Management of Sialorrhea in Parkinson Disease - Episode 7
Stuart Isaacson, MD: What do you think about the incobotulinumtoxin type A trials for sialorrhea that led to its regulatory approval?
Richard M. Trosch, MD: They were done overseas, so they didn’t involve any United States physicians. They used a relatively low dose. I think the recommendation is 100 units altogether. They didn’t report a lot of adverse effects, which is a little suspicious, and I don’t have a lot of experience with it. For reasons of cost, I’d use mostly Dysport as my type A go-to if I cannot use a type B. I usually start with type B. It’s a thought that maybe this is more sensitive to muscarinic receptors. But I don’t have any proof to show you this, and there are no head-to-head comparative trials that tell us which type of toxic injectable is superior, a B or an A. I usually start with B, and if someone becomes resistant to B, I’ll then move to a type A, which is generally Dysport.
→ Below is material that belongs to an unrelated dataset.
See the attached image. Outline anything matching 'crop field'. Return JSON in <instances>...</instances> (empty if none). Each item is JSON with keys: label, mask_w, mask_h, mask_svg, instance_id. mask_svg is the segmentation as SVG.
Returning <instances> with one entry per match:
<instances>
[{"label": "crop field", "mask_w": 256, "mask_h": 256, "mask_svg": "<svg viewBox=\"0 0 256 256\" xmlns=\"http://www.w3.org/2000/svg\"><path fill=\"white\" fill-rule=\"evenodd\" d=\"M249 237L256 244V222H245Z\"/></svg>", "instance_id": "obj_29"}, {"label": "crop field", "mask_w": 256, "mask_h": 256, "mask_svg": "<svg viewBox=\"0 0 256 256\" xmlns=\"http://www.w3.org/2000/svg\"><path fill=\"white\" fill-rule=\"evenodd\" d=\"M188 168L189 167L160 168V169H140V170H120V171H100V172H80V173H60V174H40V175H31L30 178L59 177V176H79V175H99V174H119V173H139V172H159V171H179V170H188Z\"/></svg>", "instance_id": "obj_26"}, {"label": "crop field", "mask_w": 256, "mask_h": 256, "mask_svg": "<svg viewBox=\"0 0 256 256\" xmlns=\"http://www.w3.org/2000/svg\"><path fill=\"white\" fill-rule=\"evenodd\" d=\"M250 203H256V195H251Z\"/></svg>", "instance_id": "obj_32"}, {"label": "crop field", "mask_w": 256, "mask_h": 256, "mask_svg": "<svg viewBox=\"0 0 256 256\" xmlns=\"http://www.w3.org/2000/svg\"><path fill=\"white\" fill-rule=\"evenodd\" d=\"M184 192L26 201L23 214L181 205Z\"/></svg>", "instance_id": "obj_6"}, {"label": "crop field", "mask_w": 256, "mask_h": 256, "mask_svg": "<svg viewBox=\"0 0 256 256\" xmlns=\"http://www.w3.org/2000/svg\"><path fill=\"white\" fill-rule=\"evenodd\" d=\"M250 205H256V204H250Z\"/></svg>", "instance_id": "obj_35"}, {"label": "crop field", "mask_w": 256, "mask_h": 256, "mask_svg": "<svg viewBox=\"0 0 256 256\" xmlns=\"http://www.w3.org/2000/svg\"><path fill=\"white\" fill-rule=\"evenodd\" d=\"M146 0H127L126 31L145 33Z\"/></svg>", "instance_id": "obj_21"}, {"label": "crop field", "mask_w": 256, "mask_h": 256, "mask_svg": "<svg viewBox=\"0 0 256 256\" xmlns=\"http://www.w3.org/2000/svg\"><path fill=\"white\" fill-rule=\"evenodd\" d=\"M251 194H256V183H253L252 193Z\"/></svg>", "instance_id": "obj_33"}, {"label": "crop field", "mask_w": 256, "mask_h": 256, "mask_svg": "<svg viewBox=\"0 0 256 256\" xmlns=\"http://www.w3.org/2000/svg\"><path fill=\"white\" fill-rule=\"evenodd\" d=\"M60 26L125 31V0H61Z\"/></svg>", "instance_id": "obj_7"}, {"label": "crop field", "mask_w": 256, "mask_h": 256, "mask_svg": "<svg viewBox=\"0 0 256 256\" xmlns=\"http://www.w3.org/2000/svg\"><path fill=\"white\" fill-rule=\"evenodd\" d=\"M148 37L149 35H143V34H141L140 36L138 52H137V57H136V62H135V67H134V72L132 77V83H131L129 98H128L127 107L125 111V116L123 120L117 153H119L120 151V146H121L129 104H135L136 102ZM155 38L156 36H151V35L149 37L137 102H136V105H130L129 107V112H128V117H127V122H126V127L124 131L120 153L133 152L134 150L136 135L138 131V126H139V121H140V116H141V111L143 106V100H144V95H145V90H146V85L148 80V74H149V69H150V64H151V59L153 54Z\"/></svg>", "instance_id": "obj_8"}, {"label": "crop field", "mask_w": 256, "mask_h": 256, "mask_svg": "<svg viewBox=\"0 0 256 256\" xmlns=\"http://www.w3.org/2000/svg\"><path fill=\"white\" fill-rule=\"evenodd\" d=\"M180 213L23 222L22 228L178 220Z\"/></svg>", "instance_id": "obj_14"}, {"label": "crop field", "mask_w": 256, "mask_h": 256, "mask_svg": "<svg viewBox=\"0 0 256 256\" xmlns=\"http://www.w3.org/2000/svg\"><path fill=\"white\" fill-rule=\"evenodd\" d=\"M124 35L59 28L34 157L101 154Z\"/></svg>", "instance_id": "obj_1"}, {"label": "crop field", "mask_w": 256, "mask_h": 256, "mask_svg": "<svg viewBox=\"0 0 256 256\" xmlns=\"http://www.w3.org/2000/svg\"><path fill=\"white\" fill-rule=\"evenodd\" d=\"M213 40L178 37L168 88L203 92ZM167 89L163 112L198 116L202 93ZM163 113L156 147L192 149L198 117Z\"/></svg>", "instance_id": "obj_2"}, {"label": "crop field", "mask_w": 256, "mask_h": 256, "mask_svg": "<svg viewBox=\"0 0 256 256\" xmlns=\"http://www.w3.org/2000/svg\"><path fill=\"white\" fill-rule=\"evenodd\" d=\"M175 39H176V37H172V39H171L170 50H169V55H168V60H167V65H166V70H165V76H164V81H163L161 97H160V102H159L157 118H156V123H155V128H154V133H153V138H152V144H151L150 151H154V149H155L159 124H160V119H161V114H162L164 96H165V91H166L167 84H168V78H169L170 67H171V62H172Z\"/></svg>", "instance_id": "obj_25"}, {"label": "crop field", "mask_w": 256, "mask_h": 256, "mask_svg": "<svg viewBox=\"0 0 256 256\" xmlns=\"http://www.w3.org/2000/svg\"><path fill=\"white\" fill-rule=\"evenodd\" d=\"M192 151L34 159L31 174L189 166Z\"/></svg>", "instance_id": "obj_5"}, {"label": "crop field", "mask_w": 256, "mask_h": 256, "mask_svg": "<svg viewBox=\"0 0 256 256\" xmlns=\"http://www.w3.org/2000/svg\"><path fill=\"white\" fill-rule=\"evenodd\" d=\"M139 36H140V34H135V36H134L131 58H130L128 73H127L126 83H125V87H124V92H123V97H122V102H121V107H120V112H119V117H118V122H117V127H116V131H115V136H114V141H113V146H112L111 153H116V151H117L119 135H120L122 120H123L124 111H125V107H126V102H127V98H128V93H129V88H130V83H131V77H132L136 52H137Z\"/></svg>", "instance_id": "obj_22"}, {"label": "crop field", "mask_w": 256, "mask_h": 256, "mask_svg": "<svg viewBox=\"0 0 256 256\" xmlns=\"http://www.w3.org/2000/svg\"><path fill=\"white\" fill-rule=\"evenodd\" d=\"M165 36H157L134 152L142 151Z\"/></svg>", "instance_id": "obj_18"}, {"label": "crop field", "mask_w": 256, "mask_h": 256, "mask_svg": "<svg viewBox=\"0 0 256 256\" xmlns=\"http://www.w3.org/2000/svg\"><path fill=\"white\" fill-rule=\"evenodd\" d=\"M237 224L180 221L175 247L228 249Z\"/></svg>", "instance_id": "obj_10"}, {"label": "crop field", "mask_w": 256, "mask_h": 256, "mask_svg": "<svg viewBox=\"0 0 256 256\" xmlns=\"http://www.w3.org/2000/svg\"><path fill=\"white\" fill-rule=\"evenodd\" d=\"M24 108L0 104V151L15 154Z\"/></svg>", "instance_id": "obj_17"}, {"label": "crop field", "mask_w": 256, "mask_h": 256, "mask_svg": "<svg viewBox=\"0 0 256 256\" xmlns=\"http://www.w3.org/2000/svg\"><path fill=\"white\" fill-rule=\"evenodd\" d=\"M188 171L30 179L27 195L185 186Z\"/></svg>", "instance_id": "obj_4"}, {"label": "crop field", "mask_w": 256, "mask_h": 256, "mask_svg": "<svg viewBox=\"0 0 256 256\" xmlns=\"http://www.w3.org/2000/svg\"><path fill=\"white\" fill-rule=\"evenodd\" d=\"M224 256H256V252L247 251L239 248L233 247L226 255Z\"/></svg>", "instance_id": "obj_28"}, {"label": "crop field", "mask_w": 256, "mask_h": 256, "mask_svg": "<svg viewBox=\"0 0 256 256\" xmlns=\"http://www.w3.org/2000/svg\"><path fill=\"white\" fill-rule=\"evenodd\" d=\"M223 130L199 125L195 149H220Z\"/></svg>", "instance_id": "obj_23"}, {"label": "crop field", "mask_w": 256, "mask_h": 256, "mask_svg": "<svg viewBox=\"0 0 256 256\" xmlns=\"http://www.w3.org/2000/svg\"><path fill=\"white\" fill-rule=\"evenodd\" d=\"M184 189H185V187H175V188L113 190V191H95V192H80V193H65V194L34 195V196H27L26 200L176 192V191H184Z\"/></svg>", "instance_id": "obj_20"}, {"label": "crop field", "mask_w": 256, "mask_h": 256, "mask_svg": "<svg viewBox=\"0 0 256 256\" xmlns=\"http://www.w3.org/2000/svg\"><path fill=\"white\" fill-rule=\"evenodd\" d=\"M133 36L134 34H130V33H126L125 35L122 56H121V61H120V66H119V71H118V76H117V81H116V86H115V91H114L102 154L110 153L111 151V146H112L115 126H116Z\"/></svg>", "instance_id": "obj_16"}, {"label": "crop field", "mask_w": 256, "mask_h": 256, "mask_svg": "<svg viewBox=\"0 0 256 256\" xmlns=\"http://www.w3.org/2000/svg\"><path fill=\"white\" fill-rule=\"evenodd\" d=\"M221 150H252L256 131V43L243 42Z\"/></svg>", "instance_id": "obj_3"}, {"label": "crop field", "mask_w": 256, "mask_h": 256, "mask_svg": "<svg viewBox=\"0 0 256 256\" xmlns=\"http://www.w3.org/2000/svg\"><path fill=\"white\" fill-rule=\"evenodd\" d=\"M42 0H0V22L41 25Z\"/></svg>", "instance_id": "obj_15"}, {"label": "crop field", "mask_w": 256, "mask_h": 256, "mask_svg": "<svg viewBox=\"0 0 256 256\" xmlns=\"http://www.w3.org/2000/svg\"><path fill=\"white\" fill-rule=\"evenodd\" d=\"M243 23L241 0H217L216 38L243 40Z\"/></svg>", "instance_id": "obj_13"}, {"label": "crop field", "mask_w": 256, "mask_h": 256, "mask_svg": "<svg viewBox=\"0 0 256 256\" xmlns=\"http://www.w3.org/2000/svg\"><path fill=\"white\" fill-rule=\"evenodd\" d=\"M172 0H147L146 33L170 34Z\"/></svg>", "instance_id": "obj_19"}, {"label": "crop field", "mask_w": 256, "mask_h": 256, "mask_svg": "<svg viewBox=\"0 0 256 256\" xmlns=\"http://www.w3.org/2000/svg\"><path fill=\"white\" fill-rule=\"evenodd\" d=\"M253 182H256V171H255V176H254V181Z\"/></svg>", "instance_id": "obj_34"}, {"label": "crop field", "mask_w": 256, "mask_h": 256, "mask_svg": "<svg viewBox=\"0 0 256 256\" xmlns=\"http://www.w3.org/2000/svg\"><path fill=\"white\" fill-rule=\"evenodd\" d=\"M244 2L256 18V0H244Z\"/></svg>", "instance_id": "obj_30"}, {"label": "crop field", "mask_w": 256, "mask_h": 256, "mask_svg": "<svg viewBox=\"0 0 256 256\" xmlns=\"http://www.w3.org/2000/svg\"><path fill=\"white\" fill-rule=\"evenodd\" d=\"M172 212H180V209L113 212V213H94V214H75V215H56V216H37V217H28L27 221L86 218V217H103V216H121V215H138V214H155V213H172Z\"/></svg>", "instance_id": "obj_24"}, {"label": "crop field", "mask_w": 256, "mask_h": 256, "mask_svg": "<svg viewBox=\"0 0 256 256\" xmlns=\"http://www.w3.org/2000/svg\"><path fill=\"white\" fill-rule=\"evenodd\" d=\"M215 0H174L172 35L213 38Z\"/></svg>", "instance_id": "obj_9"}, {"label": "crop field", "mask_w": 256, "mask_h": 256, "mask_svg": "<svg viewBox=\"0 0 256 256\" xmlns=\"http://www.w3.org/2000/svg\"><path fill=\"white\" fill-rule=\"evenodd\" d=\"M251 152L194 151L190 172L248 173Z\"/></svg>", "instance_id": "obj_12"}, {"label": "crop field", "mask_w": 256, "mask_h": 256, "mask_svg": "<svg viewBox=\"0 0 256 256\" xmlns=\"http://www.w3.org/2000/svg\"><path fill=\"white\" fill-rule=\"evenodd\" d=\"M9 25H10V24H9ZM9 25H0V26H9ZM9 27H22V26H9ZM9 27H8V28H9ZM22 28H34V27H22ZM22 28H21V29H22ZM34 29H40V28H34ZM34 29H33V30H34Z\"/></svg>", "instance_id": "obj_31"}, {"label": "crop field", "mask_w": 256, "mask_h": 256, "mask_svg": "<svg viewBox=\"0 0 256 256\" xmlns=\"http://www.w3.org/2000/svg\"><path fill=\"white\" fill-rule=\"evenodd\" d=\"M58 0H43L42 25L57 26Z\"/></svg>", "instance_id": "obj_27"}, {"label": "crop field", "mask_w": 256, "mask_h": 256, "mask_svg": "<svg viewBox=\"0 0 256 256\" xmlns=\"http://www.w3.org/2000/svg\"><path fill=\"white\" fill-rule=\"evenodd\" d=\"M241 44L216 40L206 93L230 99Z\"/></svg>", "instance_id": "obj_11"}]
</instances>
I know your situation is different. I’m in Michigan; you’re in Florida. The insurance environment is different, so what do you do in your clinic?
Stuart Isaacson, MD: We use air-conditioning, and have relied on the drugs that are covered by Medicare. And in Florida the Medicare policy covers only the 2 on-label FDA-approved toxic injectables, Myobloc and Xeomin. And we tend to use the type B first, because that’s what we’ve been using. Now with the Xeomin getting the indication, I think that would be my type A of choice. I would use those 2 overall. The cost in Florida for our purposes is about the same.
Let’s just touch on the Xeomin 1 more time, so we have fair balance. The Xeomin trials that occurred in Europe demonstrated efficacy over placebo, and then they have safety and tolerability. It’s helpful to see that package to know that injecting salivary glands has efficacy and is safe. I think that’s helpful, and looking at the As, having an indication is helpful, and I tend to use that 1. As far as type B, we only have 1 type B, and we’ve always been struck by the dry mouth that occurs with cervical dystonia or other injections of Myobloc and wondered whether it had greater affinity for the muscarinic receptors. The recent approval of Myobloc, based on pivotal trials that showed efficacy and safety and tolerability, is very important information that we can incorporate into our decision making to choose toxic substances to inject. Do you have much experience using Myobloc for sialorrhea?
Richard M. Trosch, MD: I started using Myobloc maybe 12 years ago, when it was still off-label. My experience has grown over the years, and I think most of my patients are still on Myobloc. I’ve had a few who have become resistant, who have developed secondary resistance and don’t respond. I migrate them over to a type B, but the majority of my patients are receiving Myobloc, this type B toxin. And for first-time injections, I usually start with Myobloc, partly because I’m so familiar with it and comfortable with the dosing. I do have less experience using type As for this indication. For everything else, I’m mostly using type A. I don’t use a lot of Myobloc for other indications.